One such vested power is the authority to send Americans into war zones.
It has been rumored that President Trump will establish safe zones in Syria; he intimated as much during his campaign. A draft of an executive order establishing safe zones was released a few weeks ago:
Establishment of Safe Zones to Protect Vulnerable Syrian Populations. Pursuant to the cessation of refugee processing for Syrian nationals, the Secretary of State, in conjunction with the Secretary of Defense, is directed within 90 days of the date of this order to produce a plan to provide safe areas in Syria and in the surrounding region in which Syrian nationals displaced from their homeland can await firm settlement, such as repatriation or potential third-country resettlement.
Although that provision was removed from the final EO Trump signed relating to refugees, it seems unlikely the idea is dead and it certainly wasn’t excluded because the president and his advisors decided it was outside of executive authority.
The fact that such an executive order was even entertained raises two immediate concerns.
First, it creates opportunities for mistakes that only increase the likelihood of war with Syria, the various factions in the region, and other countries that have a stake in Syria’s future. Second, that any president can send Americans into a war zone with very little oversight is a terrible indication of how much extra-constitutional power has been ceded to the president.
“Safe zones” increase the opportunities for mistakes that can lead to larger wars.
Yet, the American officials advocating for safe zones fundamentally misunderstand the nature of America’s problems with Middle Eastern countries. According to Dr. Michael Scheuer – an expert on the Middle and the former CIA analyst once responsible for following Osama Bin Laden – there are six answers to the question “Why do they hate us?”
- U.S. military and civilian presence on the Arabian peninsula;
- The U.S. military occupation of Afghanistan and Iraq and its military presence in other Muslim countries;
- The ability of the United States to press Muslim oil producers to keep prices at levels acceptable to Western consumers;
- unqualified U.S. political, economic, and military support for Israel;
- U.S. support for regimes that are suppressing Muslims, including Russia in Chechnya, India in Kashmir, China in Western China;
- A decades-old U.S. support for apostate and tyrannical governments across the Islamic world, including Saudi Arabia, the United Arab Emirates, Egypt, Algeria, and others.
Summarily, the problem is one of regional conflict and American intervention.
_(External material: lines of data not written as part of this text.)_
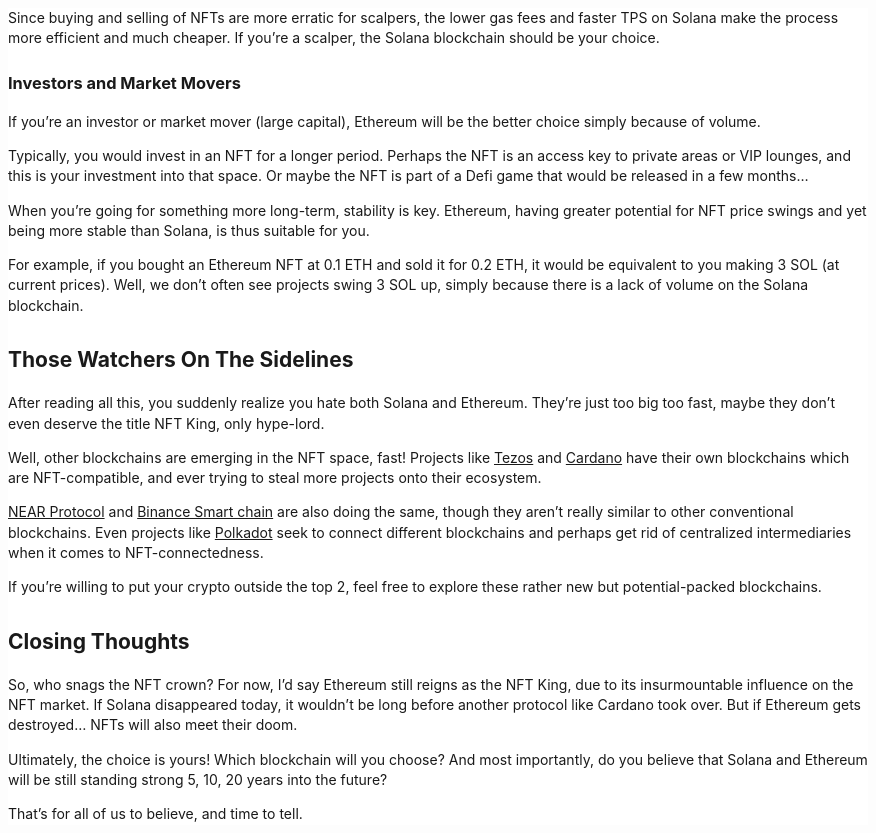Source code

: Since buying and selling of NFTs are more erratic for scalpers, the lower gas fees and faster TPS on Solana make the process more efficient and much cheaper. If you’re a scalper, the Solana blockchain should be your choice.

### Investors and Market Movers

If you’re an investor or market mover (large capital), Ethereum will be the better choice simply because of volume.

Typically, you would invest in an NFT for a longer period. Perhaps the NFT is an access key to private areas or VIP lounges, and this is your investment into that space. Or maybe the NFT is part of a Defi game that would be released in a few months…

When you’re going for something more long-term, stability is key. Ethereum, having greater potential for NFT price swings and yet being more stable than Solana, is thus suitable for you.

For example, if you bought an Ethereum NFT at 0.1 ETH and sold it for 0.2 ETH, it would be equivalent to you making 3 SOL (at current prices). Well, we don’t often see projects swing 3 SOL up, simply because there is a lack of volume on the Solana blockchain.

## Those Watchers On The Sidelines

After reading all this, you suddenly realize you hate both Solana and Ethereum. They’re just too big too fast, maybe they don’t even deserve the title NFT King, only hype-lord.

Well, other blockchains are emerging in the NFT space, fast! Projects like [Tezos](https://tezos.com/) and [Cardano](https://cardano.org/) have their own blockchains which are NFT-compatible, and ever trying to steal more projects onto their ecosystem.

[NEAR Protocol](https://near.org/) and [Binance Smart chain](https://www.binance.org/en/smartChain) are also doing the same, though they aren’t really similar to other conventional blockchains. Even projects like [Polkadot](https://polkadot.network/) seek to connect different blockchains and perhaps get rid of centralized intermediaries when it comes to NFT-connectedness.

If you’re willing to put your crypto outside the top 2, feel free to explore these rather new but potential-packed blockchains.

## Closing Thoughts

So, who snags the NFT crown? For now, I’d say Ethereum still reigns as the NFT King, due to its insurmountable influence on the NFT market. If Solana disappeared today, it wouldn’t be long before another protocol like Cardano took over. But if Ethereum gets destroyed… NFTs will also meet their doom.

Ultimately, the choice is yours! Which blockchain will you choose? And most importantly, do you believe that Solana and Ethereum will be still standing strong 5, 10, 20 years into the future?

That’s for all of us to believe, and time to tell.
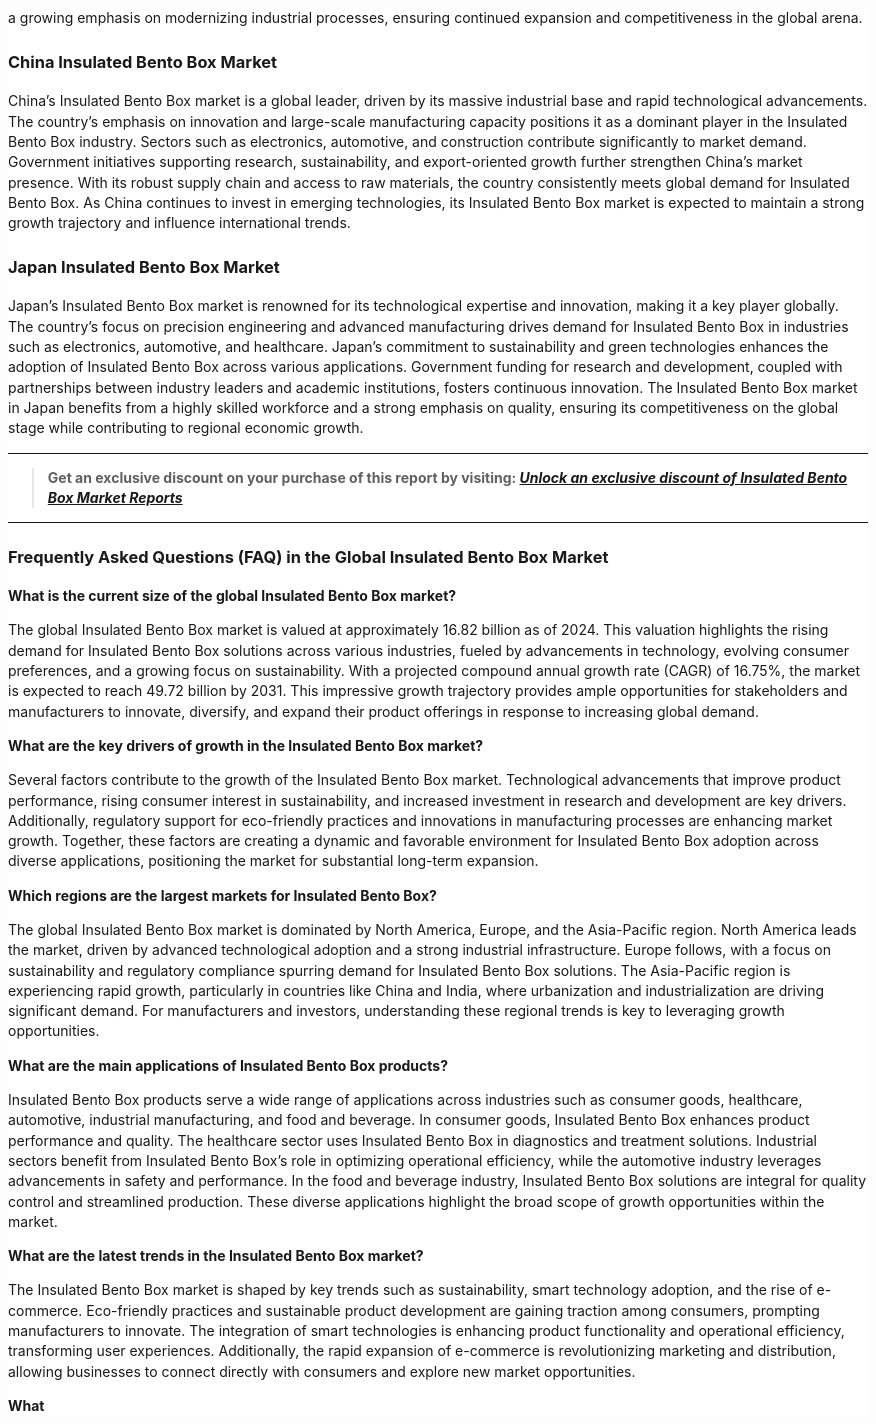 a growing emphasis on modernizing industrial processes, ensuring continued expansion and competitiveness in the global arena.</p><h3>China Insulated Bento Box Market</h3><p>China&rsquo;s Insulated Bento Box market is a global leader, driven by its massive industrial base and rapid technological advancements. The country&rsquo;s emphasis on innovation and large-scale manufacturing capacity positions it as a dominant player in the Insulated Bento Box industry. Sectors such as electronics, automotive, and construction contribute significantly to market demand. Government initiatives supporting research, sustainability, and export-oriented growth further strengthen China&rsquo;s market presence. With its robust supply chain and access to raw materials, the country consistently meets global demand for Insulated Bento Box. As China continues to invest in emerging technologies, its Insulated Bento Box market is expected to maintain a strong growth trajectory and influence international trends.</p><h3>Japan Insulated Bento Box Market</h3><p>Japan&rsquo;s Insulated Bento Box market is renowned for its technological expertise and innovation, making it a key player globally. The country&rsquo;s focus on precision engineering and advanced manufacturing drives demand for Insulated Bento Box in industries such as electronics, automotive, and healthcare. Japan&rsquo;s commitment to sustainability and green technologies enhances the adoption of Insulated Bento Box across various applications. Government funding for research and development, coupled with partnerships between industry leaders and academic institutions, fosters continuous innovation. The Insulated Bento Box market in Japan benefits from a highly skilled workforce and a strong emphasis on quality, ensuring its competitiveness on the global stage while contributing to regional economic growth.</p><hr /><blockquote><p><strong>Get an exclusive discount on your purchase of this report by visiting: <em><a href="://marketresearchpulse.com/ask-for-discount/29788?utm_source=Github&amp;utm_medium=0115">Unlock an exclusive discount of Insulated Bento Box Market Reports</a></em>&nbsp;</strong></p></blockquote><hr /><h3>Frequently Asked Questions (FAQ) in the Global Insulated Bento Box Market</h3><p><strong>What is the current size of the global Insulated Bento Box market?</strong></p><p>The global Insulated Bento Box market is valued at approximately 16.82 billion as of 2024. This valuation highlights the rising demand for Insulated Bento Box solutions across various industries, fueled by advancements in technology, evolving consumer preferences, and a growing focus on sustainability. With a projected compound annual growth rate (CAGR) of 16.75%, the market is expected to reach 49.72 billion by 2031. This impressive growth trajectory provides ample opportunities for stakeholders and manufacturers to innovate, diversify, and expand their product offerings in response to increasing global demand.</p><p><strong>What are the key drivers of growth in the Insulated Bento Box market?</strong></p><p>Several factors contribute to the growth of the Insulated Bento Box market. Technological advancements that improve product performance, rising consumer interest in sustainability, and increased investment in research and development are key drivers. Additionally, regulatory support for eco-friendly practices and innovations in manufacturing processes are enhancing market growth. Together, these factors are creating a dynamic and favorable environment for Insulated Bento Box adoption across diverse applications, positioning the market for substantial long-term expansion.</p><p><strong>Which regions are the largest markets for Insulated Bento Box?</strong></p><p>The global Insulated Bento Box market is dominated by North America, Europe, and the Asia-Pacific region. North America leads the market, driven by advanced technological adoption and a strong industrial infrastructure. Europe follows, with a focus on sustainability and regulatory compliance spurring demand for Insulated Bento Box solutions. The Asia-Pacific region is experiencing rapid growth, particularly in countries like China and India, where urbanization and industrialization are driving significant demand. For manufacturers and investors, understanding these regional trends is key to leveraging growth opportunities.</p><p><strong>What are the main applications of Insulated Bento Box products?</strong></p><p>Insulated Bento Box products serve a wide range of applications across industries such as consumer goods, healthcare, automotive, industrial manufacturing, and food and beverage. In consumer goods, Insulated Bento Box enhances product performance and quality. The healthcare sector uses Insulated Bento Box in diagnostics and treatment solutions. Industrial sectors benefit from Insulated Bento Box&rsquo;s role in optimizing operational efficiency, while the automotive industry leverages advancements in safety and performance. In the food and beverage industry, Insulated Bento Box solutions are integral for quality control and streamlined production. These diverse applications highlight the broad scope of growth opportunities within the market.</p><p><strong>What are the latest trends in the Insulated Bento Box market?</strong></p><p>The Insulated Bento Box market is shaped by key trends such as sustainability, smart technology adoption, and the rise of e-commerce. Eco-friendly practices and sustainable product development are gaining traction among consumers, prompting manufacturers to innovate. The integration of smart technologies is enhancing product functionality and operational efficiency, transforming user experiences. Additionally, the rapid expansion of e-commerce is revolutionizing marketing and distribution, allowing businesses to connect directly with consumers and explore new market opportunities.</p><p><strong>What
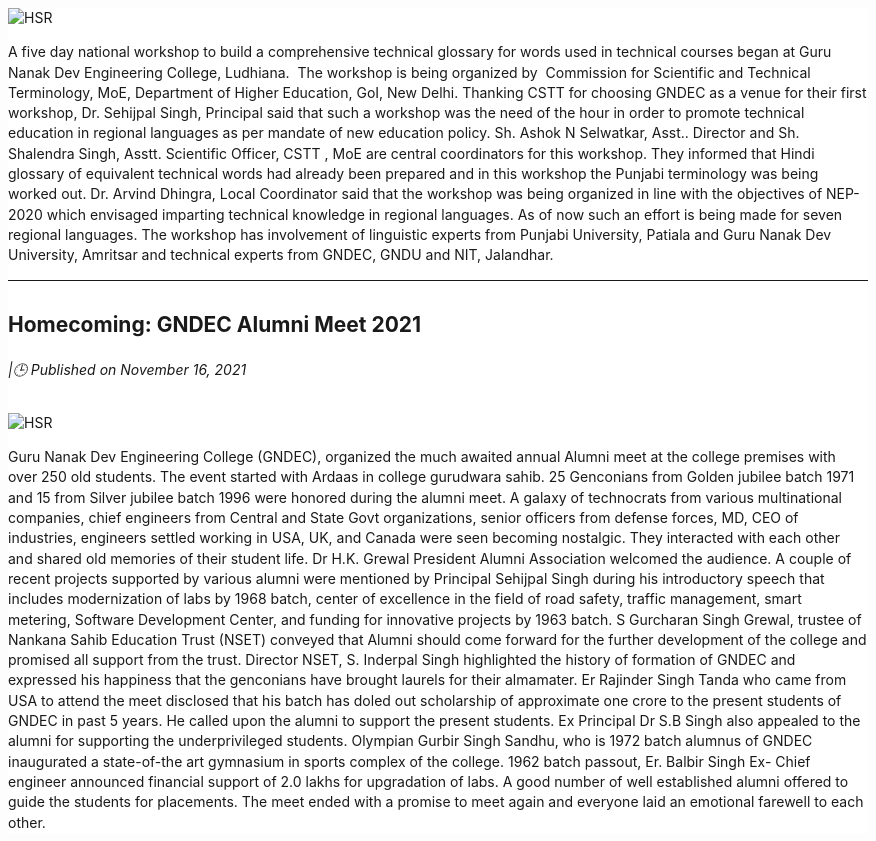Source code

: ![HSR](Images/workshop.jfif)

<p align=justify>

A five day national workshop to build a comprehensive technical glossary for words used in technical courses began at Guru Nanak Dev Engineering College, Ludhiana.  The workshop is being organized by  Commission for Scientific and Technical Terminology, MoE, Department of Higher Education, GoI, New Delhi. Thanking CSTT for choosing GNDEC as a venue for their first workshop, Dr. Sehijpal Singh, Principal said that such a workshop was the need of the hour in order to promote technical education in regional languages as per mandate of new education policy. Sh. Ashok N Selwatkar, Asst.. Director and Sh. Shalendra Singh, Asstt. Scientific Officer, CSTT , MoE are central coordinators for this workshop. They informed that Hindi glossary of equivalent technical words had already been prepared and in this workshop the Punjabi terminology was being worked out. Dr. Arvind Dhingra, Local Coordinator said that the workshop was being organized in line with the objectives of NEP-2020 which envisaged imparting technical knowledge in regional languages. As of now such an effort is being made for seven regional languages. The workshop has involvement of linguistic experts from Punjabi University, Patiala and Guru Nanak Dev University, Amritsar and technical experts from GNDEC, GNDU and NIT, Jalandhar.

</p>

---

## Homecoming: GNDEC Alumni Meet 2021

###### |🕒 Published on November 16, 2021

![HSR](Images/alumnimeet.jfif)

<p align=justify>

Guru Nanak Dev Engineering College (GNDEC), organized the much awaited annual Alumni meet at the college premises with over 250 old students. The event started with Ardaas in college gurudwara sahib. 25 Genconians from Golden jubilee batch 1971 and 15 from Silver jubilee batch 1996 were honored during the alumni meet. A galaxy of technocrats from various multinational companies, chief engineers from Central and State Govt organizations, senior officers from defense forces, MD, CEO of industries, engineers settled working in USA, UK, and Canada were seen becoming nostalgic. They interacted with each other and shared old memories of their student life. Dr H.K. Grewal President Alumni Association welcomed the audience. A couple of recent projects supported by various alumni were mentioned by Principal Sehijpal Singh during his introductory speech that includes modernization of labs by 1968 batch, center of excellence in the field of road safety, traffic management, smart metering, Software Development Center, and funding for innovative projects by 1963 batch. S Gurcharan Singh Grewal, trustee of Nankana Sahib Education Trust (NSET) conveyed that Alumni should come forward for the further development of the college and promised all support from the trust. Director NSET, S. Inderpal Singh highlighted the history of formation of GNDEC and expressed his happiness that the genconians have brought laurels for their almamater. Er Rajinder Singh Tanda who came from USA to attend the meet disclosed that his batch has doled out scholarship of approximate one crore to the present students of GNDEC in past 5 years. He called upon the alumni to support the present students. Ex Principal Dr S.B Singh also appealed to the alumni for supporting the underprivileged students. Olympian Gurbir Singh Sandhu, who is 1972 batch alumnus of GNDEC inaugurated a state-of-the art gymnasium in sports complex of the college. 1962 batch passout, Er. Balbir Singh Ex- Chief engineer announced financial support of 2.0 lakhs for upgradation of labs. A good number of well established alumni offered to guide the students for placements. The meet ended with a promise to meet again and everyone laid an emotional farewell to each other.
Safe zones will not deal with the sources of the problem because a lack of safe zones isn’t the problem. Setting up safe zones will only perpetuate the violence. What if an American plane or ground troop kills a Syrian civilian or a foreign soldier? It becomes more likely that locals, the Syrian government, or the foreign government will respond by escalating attacks on Americans. This will increase an American willingness to “do something”, like increasing an American military presence and activities.
An American safe zone in Syria cannot account for the multitude of factors that are leading to violence in Syria.
Stated differently, when all decisions are left up to one person, the likelihood of misdiagnosing the problem and implementing the wrong remedy are increased.
Let us put this scenario into economic terms. If a government raises the minimum wage above the market clearing price, it will, by the laws of economics, lead to unemployment. In response to calls to “do something” about the unemployment, the government can only raise taxes, borrow money, or print money. Any of these three responses will be ruinous to an economy; people will then call for more government intervention. The government intervention perpetuates more intervention.
The two scenarios above both show the dangers of government intervention. In both cases, the central planners suffer from the Hayekian Knowledge Problem. Very simply, the knowledge problem means that one person or a group of people cannot possibly know all the factors that shape all the interactions in society. It’s best to leave the decisions to the individuals or groups who are most familiar with the situation.
Applying this to our question of executive orders and safe zones, the people and government of Syria should be the ones to discover the solution to their problems rather than outsiders imposing artificial boundaries. (NB: the United States government has actually played a role in destabilizing the Syrian government. So, an immediate military extrication from Syria is an important first step).
The second concern is that a president thinks he is empowered to sign such a sweeping executive order because Congress has allowed so much power to be amassed by one office.
Fifteen years after Congress voted to give President Bush an Authorization for the Use of Military Force (AUMF) against those responsible for 9/11, that authority has never been revisited. Presidents Bush, Obama, and now Trump will be using that wide-ranging authority. While a handful of members of Congress made efforts to reexamine the AUMF, there is very little interest in taking a stand. This is rightly a congressional prerogative, but while the Congress dithers the presidential powers and the use of executive orders will grow.
If Congress will not act to defend the constitution then the states must step in. The state legislatures must do so even contrary of the federal government’s wishes – how else is the Tenth Amendment to be enforced?